Fuelling Redstone's frustration of late has been the sagging stock price of Viacom since he divided his empire into two separate publicly traded companies, Viacom and CBS Corp, in early January. The break up had been billed as a way to "unlock" value hidden within the conglomerate. Instead, Viacom shares have slipped 16 per cent since the start of the year.
Wall Street has largely been sour on media stocks this year, and Viacom's cable properties such as MTV, Nickelodeon and Comedy Central have experienced an unexpected slowdown in ad sales. More companies are steering a bigger percentage of their ad dollars to the internet and other digital platforms. The company's lacklustre performance has prompted some analysts to call for Redstone to shake things up, such as buying out shareholders to turn Viacom into a private company. Viacom has said it plans to remain a public company.
Following Redstone's comments, Viacom shares rose 19 cents on Wednesday, closing at $36.63, in an otherwise down day for the market.
The mogul holds more than 70 percent of Viacom voting shares, and has long been known as obsessive about the stock price of his companies. He has even been known to call up trading desks at brokerages to demand an explanation if a firm sold a large block of Viacom shares.
Redstone's actions sent a clear signal to both Wall Street and Hollywood: the high-priced talent deals that have been a weight on his company's Paramount Pictures movie studio aren't going to fly any more.
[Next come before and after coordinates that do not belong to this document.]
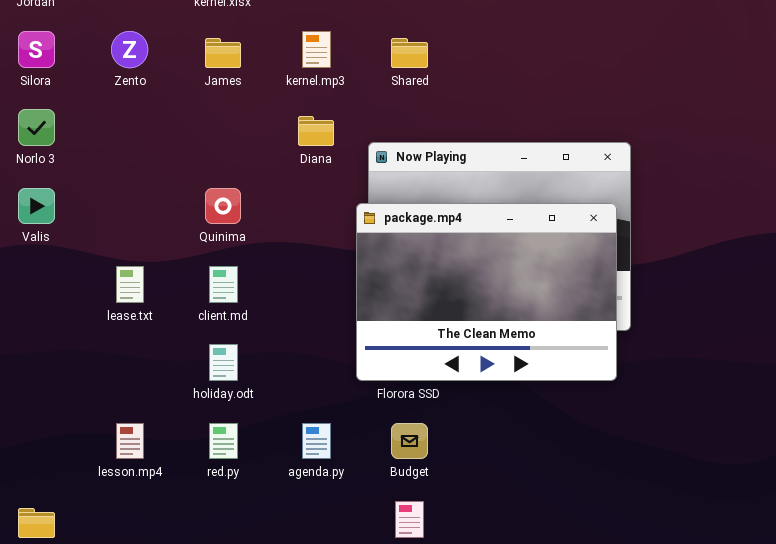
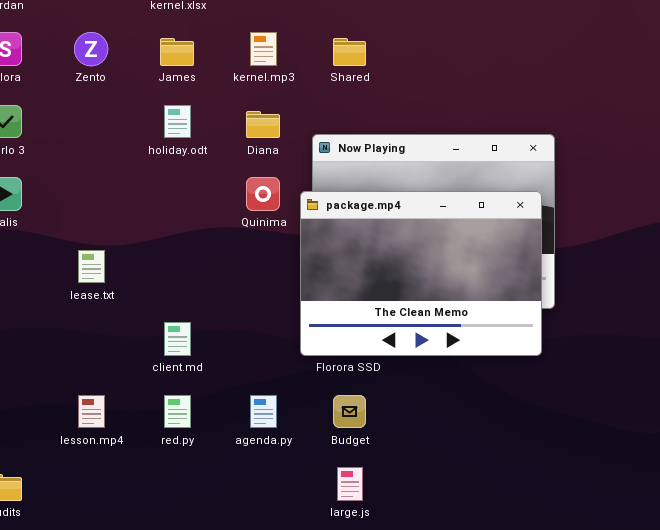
Quinima: [205,188,241,224] -> [246,177,280,211], moved
client.md: [209,266,238,303] -> [164,322,191,356], moved
holiday.odt: [209,344,238,381] -> [164,105,191,138], moved

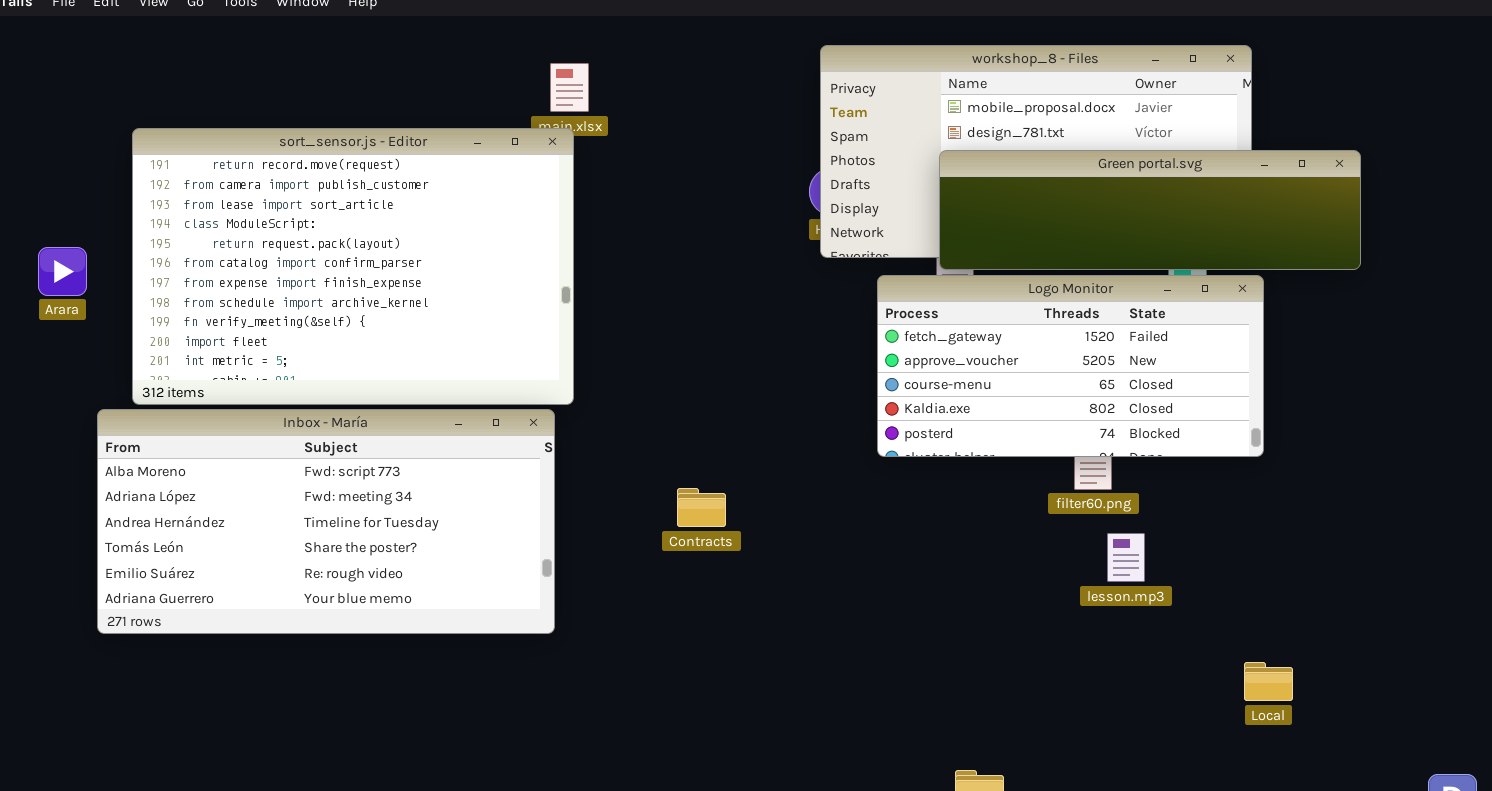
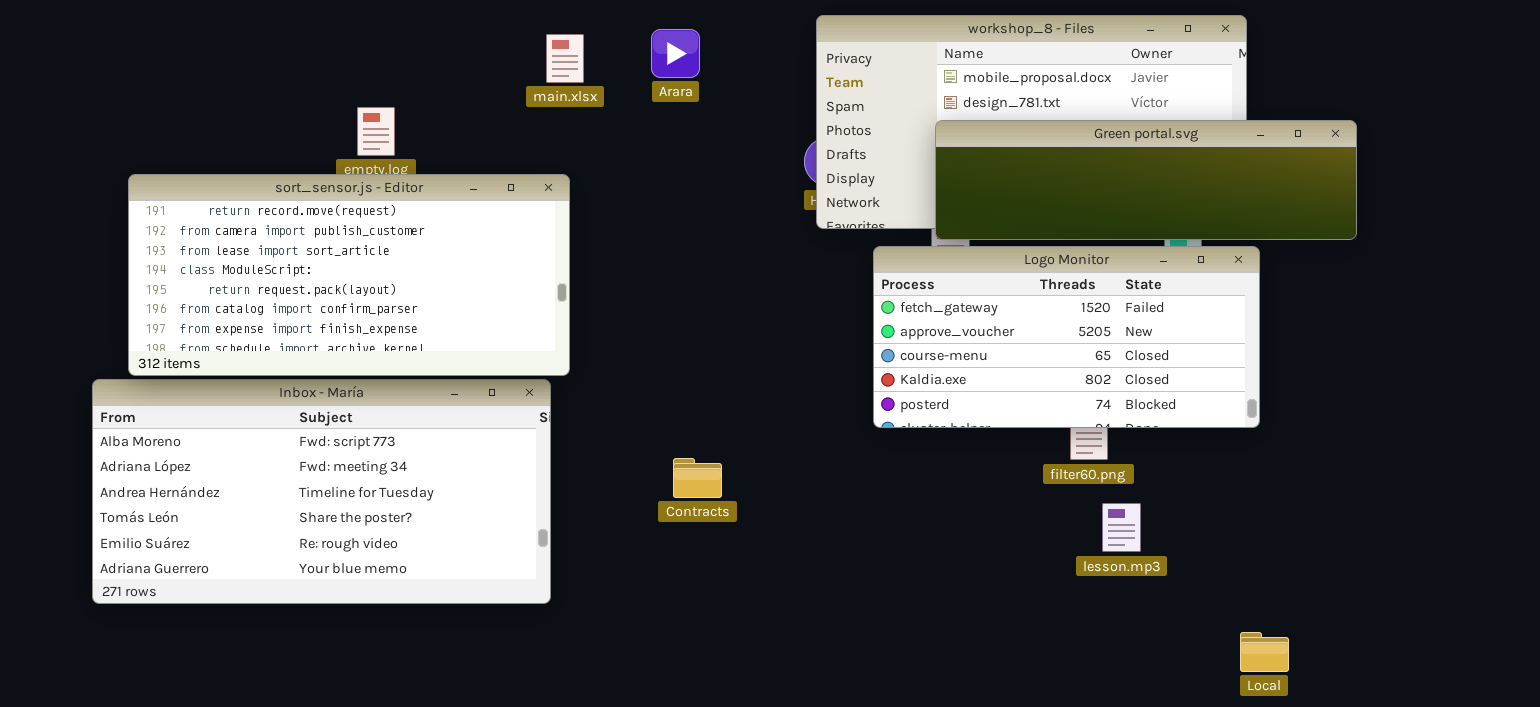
sort_sensor.js - Editor: [132,128,574,405] -> [128,174,570,376], resized
Arara: [38,247,87,296] -> [651,29,700,78], moved

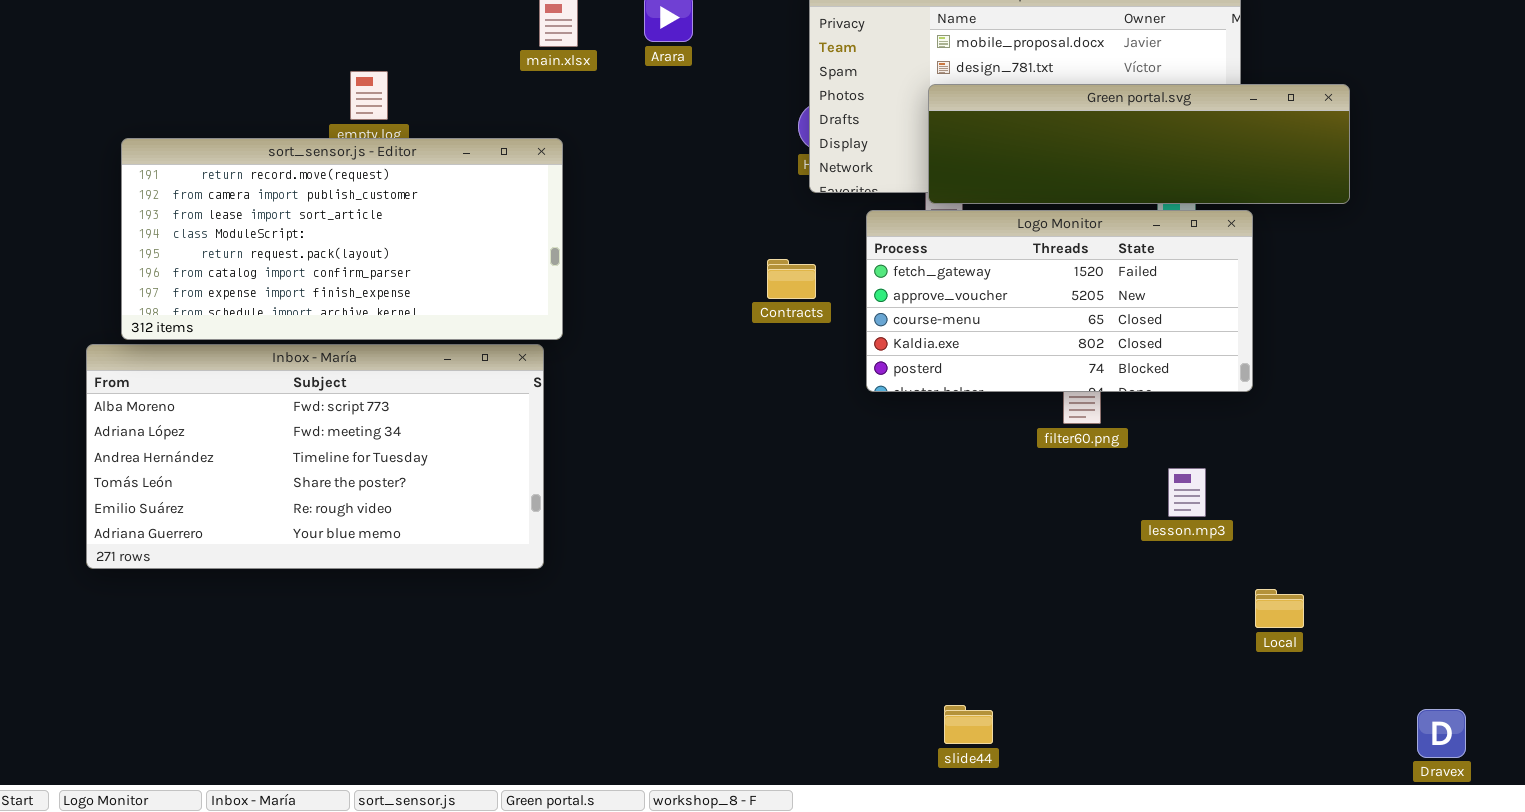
Contracts: [673,458,722,498] -> [767,259,816,299], moved
lesson.mp3: [1102,503,1141,552] -> [1168,468,1206,517], moved
Local: [1240,632,1289,672] -> [1255,589,1304,628], moved

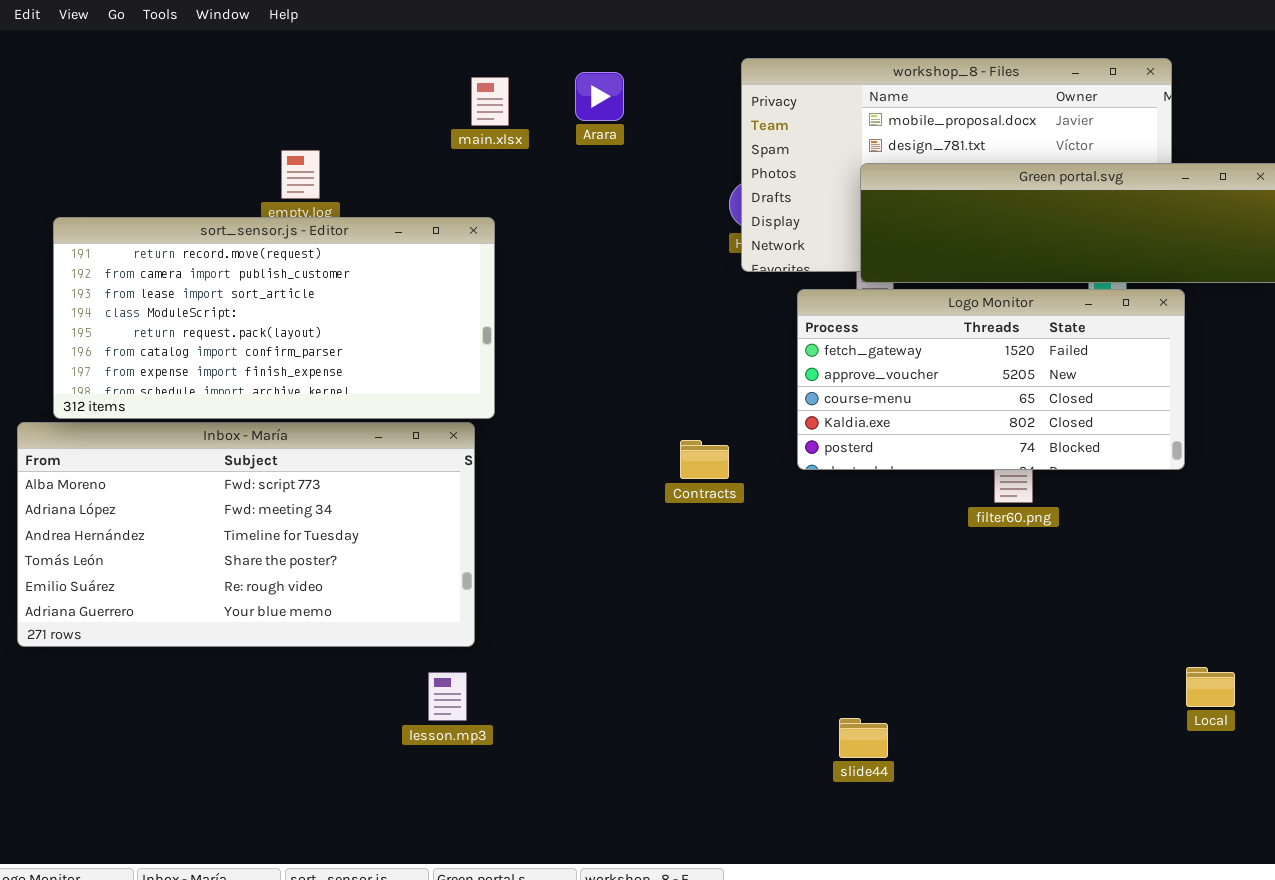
Contracts: [767,259,816,299] -> [680,440,729,479], moved
lesson.mp3: [1168,468,1206,517] -> [428,672,467,721], moved
slide44: [944,705,993,744] -> [839,718,888,758], moved

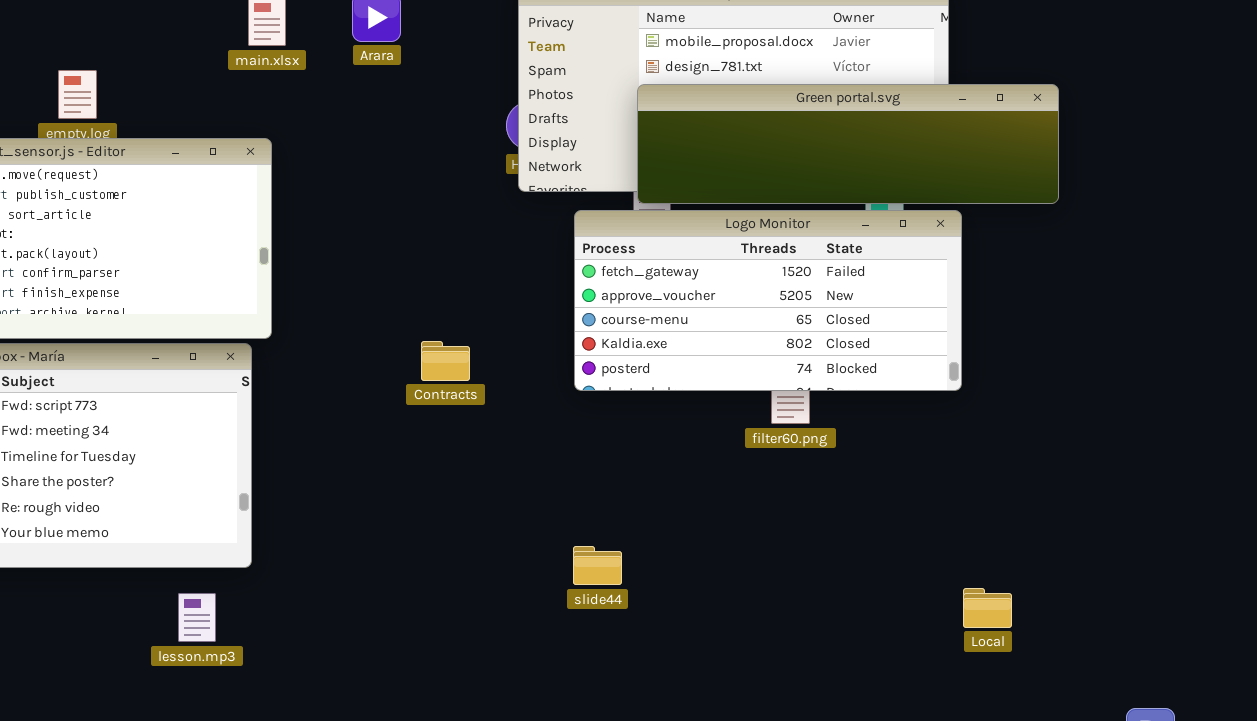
Contracts: [680,440,729,479] -> [421,341,470,381], moved
lesson.mp3: [428,672,467,721] -> [178,593,216,642], moved
slide44: [839,718,888,758] -> [573,546,622,585], moved

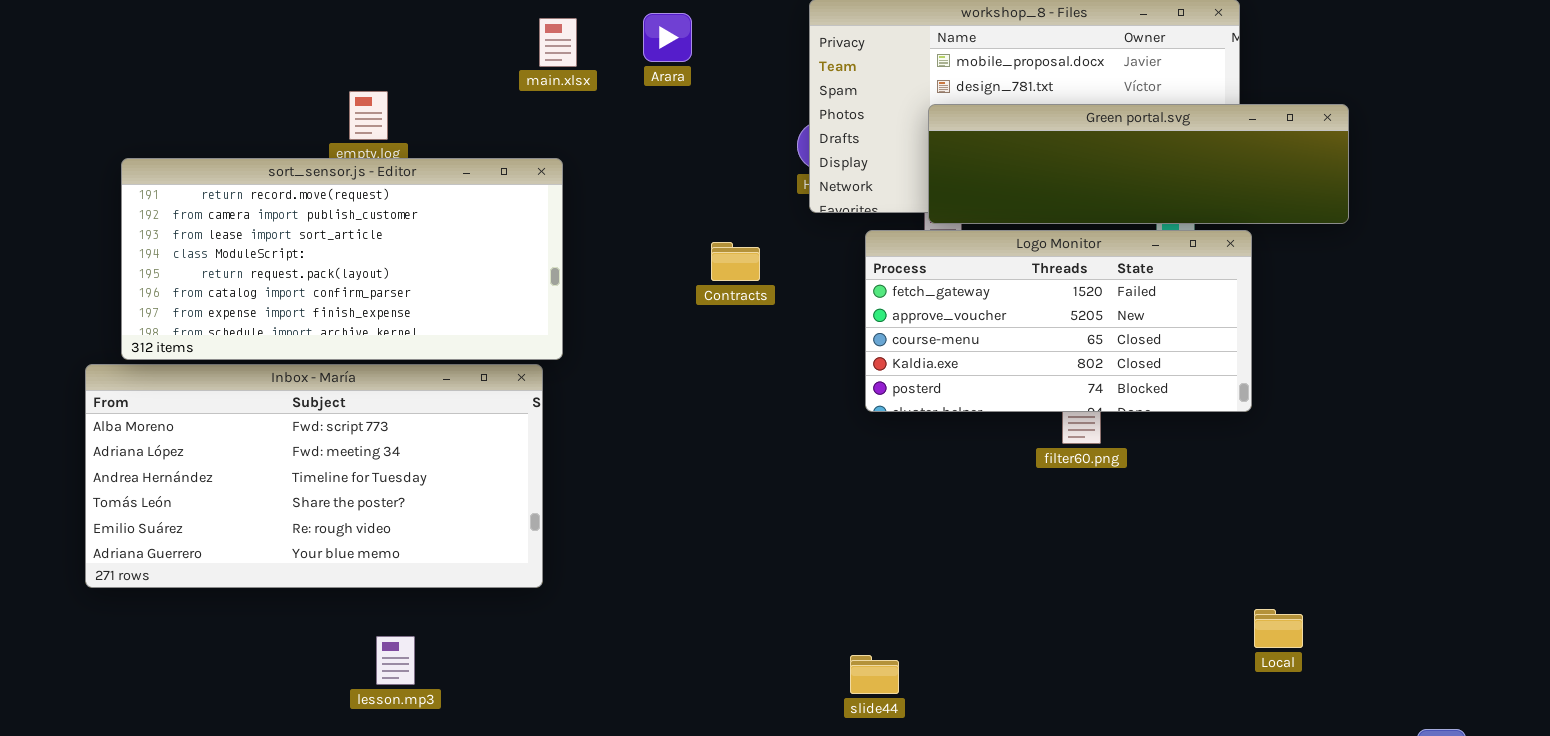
Contracts: [421,341,470,381] -> [711,242,760,281], moved
slide44: [573,546,622,585] -> [850,655,899,694], moved
lesson.mp3: [178,593,216,642] -> [376,636,415,685], moved

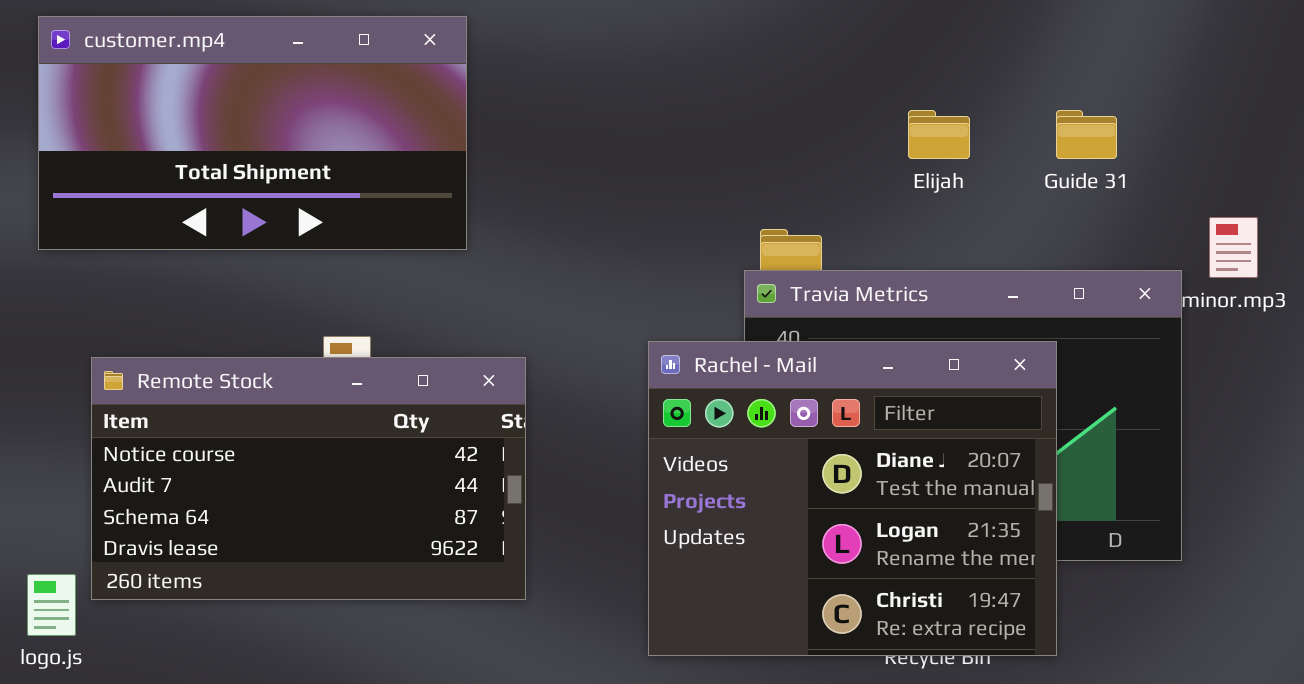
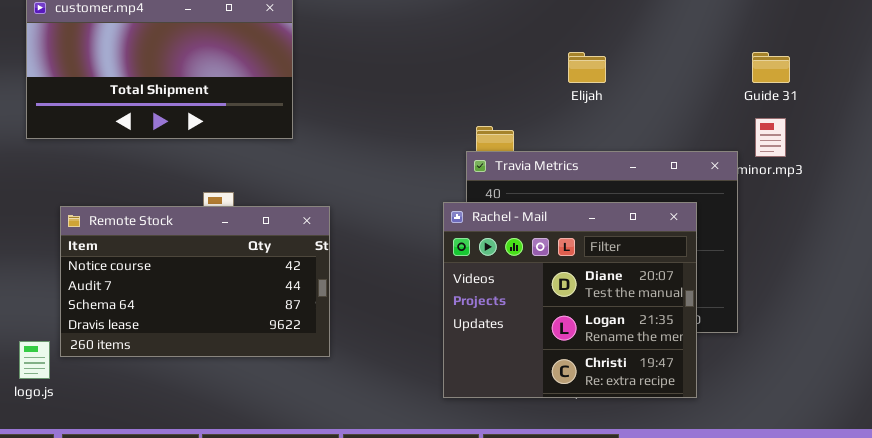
Guide 31: [1056,110,1117,159] -> [752,52,790,83], moved
Rachel - Mail: [648,341,1057,656] -> [443,202,697,398], moved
"I sent a message to Hollywood to 'just say no'," said Redstone in an interview on Wednesday. "We are over-paying for stars. 'The system' means the stars get it all, and the studios are lucky to stay alive. That system will not exist at Paramount."
Redstone's banishment of Cruise, had some questioning whether the 84-year-old patriarch, who built the nation's third-largest entertainment empire from a band of drive-in theatres inherited from his father, had lost his reasoning. In a business famous for coddling celebrities, Redstone had bluntly belittled one of Paramount's most bankable stars.
The 44-year-old actor and production partner Paula Wagner have enjoyed a lucrative deal at Paramount that, in recent years, has provided as much as $10 million a year to cover overhead, project development and other costs related to running their film production label.
The two sides had been trying to negotiate a new arrangement, but both sides had reached the conclusion that Cruise and Wagner would not accept Paramount's scaled-back offer of $2.5 million a year.